Exercise materials:
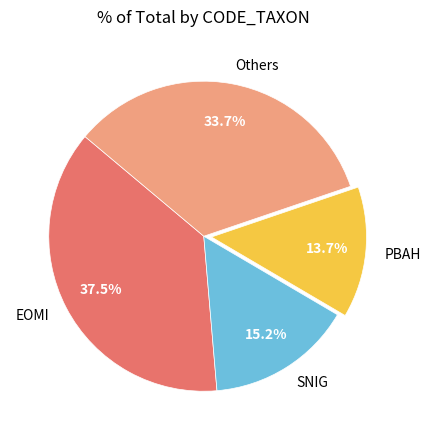

How many slices are in this pie chart?

4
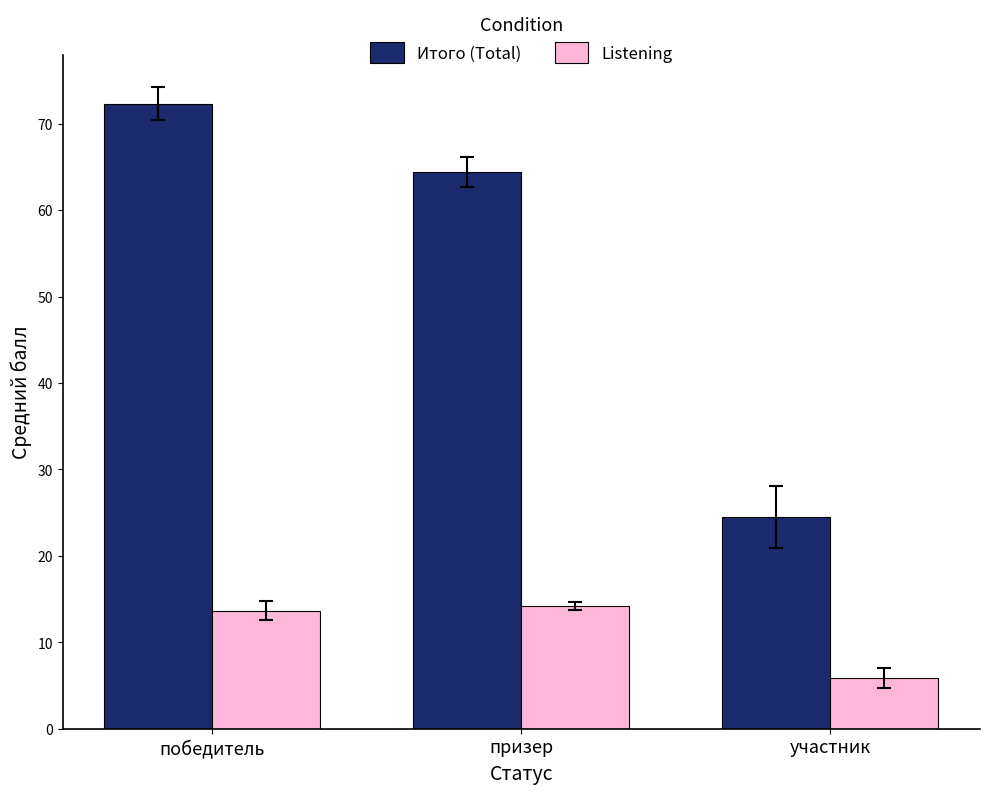

What is the maximum value for Итого (Total)?

72.3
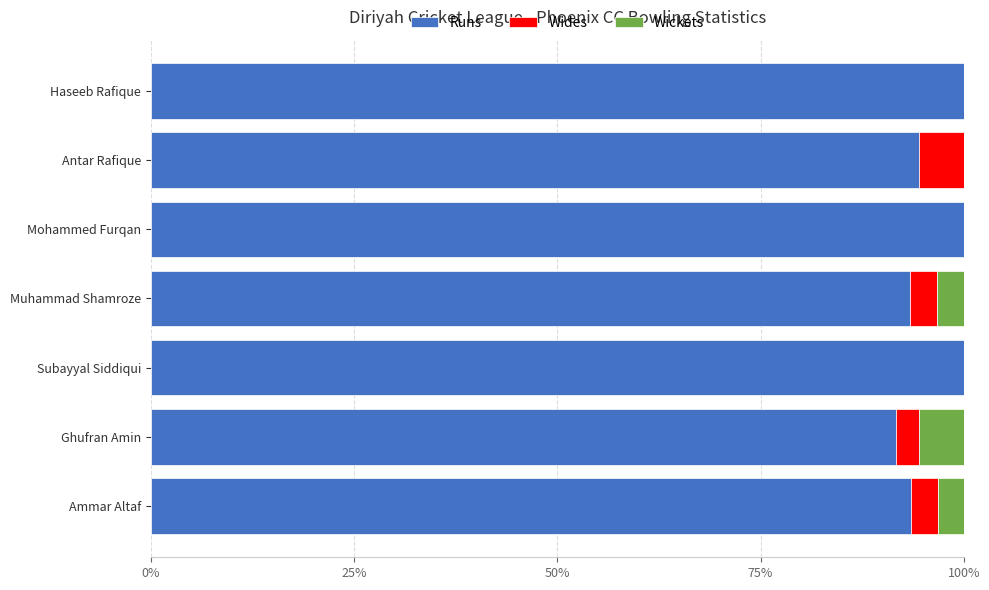

The Runs series shows 34.6 at Mohammed Furqan. True or false?

False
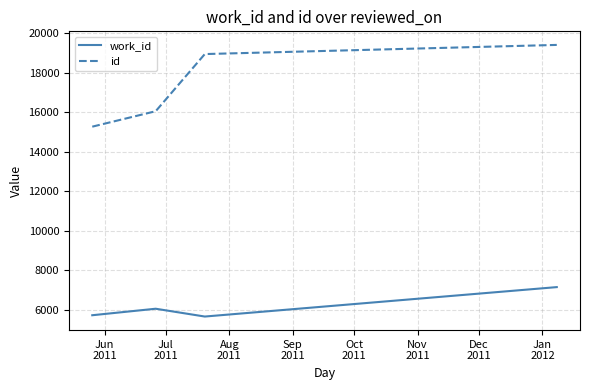

Which series has the largest range (max minus min)?

id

Problem statement:
Gather every line above that contains the word "series", and copy each one unchanged.

The answer:
The Runs series shows 34.6 at Mohammed Furqan. True or false?
Which series has the largest range (max minus min)?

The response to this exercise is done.